L’impact dévastateur de la
Ligue 2 sur les finances : un cercle vicieux pour
l’appel
Paradoxalement, la perspective même de la Ligue
2 – verdict que l’OL tente de renverser – crée un cercle vicieux
financier qui mine ses chances en appel. Si la relégation était
confirmée, les conséquences économiques seraient si brutales
qu’elles rendent la présentation d’un budget équilibré et crédible,
même pour l’échelon inférieur, extrêmement complexe. Les droits TV,
manne financière essentielle, s’effondreraient : de 30 à 50
millions d’euros par an en Ligue 1 pour l’OL, ils seraient
plafonnés à 2 ou 3 millions en Ligue 2, plus une part variable très
limitée. Les recettes de billetterie et d’hospitalités subiraient
une baisse d’au moins 40%, selon les études d’impact. Le Groupama
Stadium, autrefois un atout majeur, devient un fardeau : une clause
de relégation dans son financement impose que la caisse de réserve
(DSRA) reste provisionnée à hauteur de douze mois de service de la
dette tant que la relégation est une menace, générant un surcoût de
trésorerie immédiat. Sportivement, l’effet domino est inévitable :
des départs de joueurs majeurs (Nuamah, Fofana sont déjà ciblés)

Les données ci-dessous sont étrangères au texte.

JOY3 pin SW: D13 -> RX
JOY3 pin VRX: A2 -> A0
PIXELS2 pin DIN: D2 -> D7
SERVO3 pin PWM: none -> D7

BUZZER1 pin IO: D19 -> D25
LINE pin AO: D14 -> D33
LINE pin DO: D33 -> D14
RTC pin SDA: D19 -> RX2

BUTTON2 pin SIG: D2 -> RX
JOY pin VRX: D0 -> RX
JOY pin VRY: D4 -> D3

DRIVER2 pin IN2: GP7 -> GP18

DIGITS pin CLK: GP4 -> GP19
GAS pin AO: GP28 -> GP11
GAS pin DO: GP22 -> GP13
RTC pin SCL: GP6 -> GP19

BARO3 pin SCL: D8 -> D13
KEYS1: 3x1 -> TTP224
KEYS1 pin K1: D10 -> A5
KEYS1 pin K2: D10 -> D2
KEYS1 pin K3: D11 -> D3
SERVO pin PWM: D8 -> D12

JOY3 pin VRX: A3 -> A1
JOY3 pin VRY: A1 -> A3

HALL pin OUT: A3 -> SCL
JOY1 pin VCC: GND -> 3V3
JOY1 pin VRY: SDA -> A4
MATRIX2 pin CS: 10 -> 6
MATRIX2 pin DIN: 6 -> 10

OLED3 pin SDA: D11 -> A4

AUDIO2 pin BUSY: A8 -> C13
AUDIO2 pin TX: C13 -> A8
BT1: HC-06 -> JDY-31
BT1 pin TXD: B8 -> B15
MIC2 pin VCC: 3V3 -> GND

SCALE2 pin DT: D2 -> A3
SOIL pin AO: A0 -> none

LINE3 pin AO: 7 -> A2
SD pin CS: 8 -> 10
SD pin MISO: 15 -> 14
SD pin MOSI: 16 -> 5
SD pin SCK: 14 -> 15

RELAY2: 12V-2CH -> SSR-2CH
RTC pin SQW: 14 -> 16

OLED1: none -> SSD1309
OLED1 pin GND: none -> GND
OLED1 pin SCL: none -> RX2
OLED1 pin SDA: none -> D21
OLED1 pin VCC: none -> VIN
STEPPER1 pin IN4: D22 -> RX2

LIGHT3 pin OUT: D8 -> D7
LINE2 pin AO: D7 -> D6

seraient facilités, et une interdiction de recrutement pourrait
même être prononcée si la masse salariale n’est pas drastiquement
réduite (de 40 à 50%). Ces projections désastreuses pèsent
lourdement sur la crédibilité du plan de sauvetage que l’OL doit
présenter à la commission d’appel pour espérer un maintien en Ligue
1.
En
conclusion, si l’Olympique Lyonnais va légitimement se battre
jusqu’au bout, en multipliant les recours et en tentant de
mobiliser des fonds en urgence, les obstacles structurels,
financiers, juridiques et calendaires semblent dessiner une issue
défavorable pour éviter la Ligue 2. La perspective de cette
descente, avec ses conséquences économiques dévastatrices,
affaiblit d’autant plus sa position. La chute à l’étage inférieur,
aussi douloureuse et impensable soit-elle pour ce géant du football
français, apparaît aujourd’hui comme un scénario dont il sera
extrêmement difficile de s’extraire. Le football français retient
son souffle, face à ce qui pourrait être l’une des plus grandes
déflagrations de son histoire récente.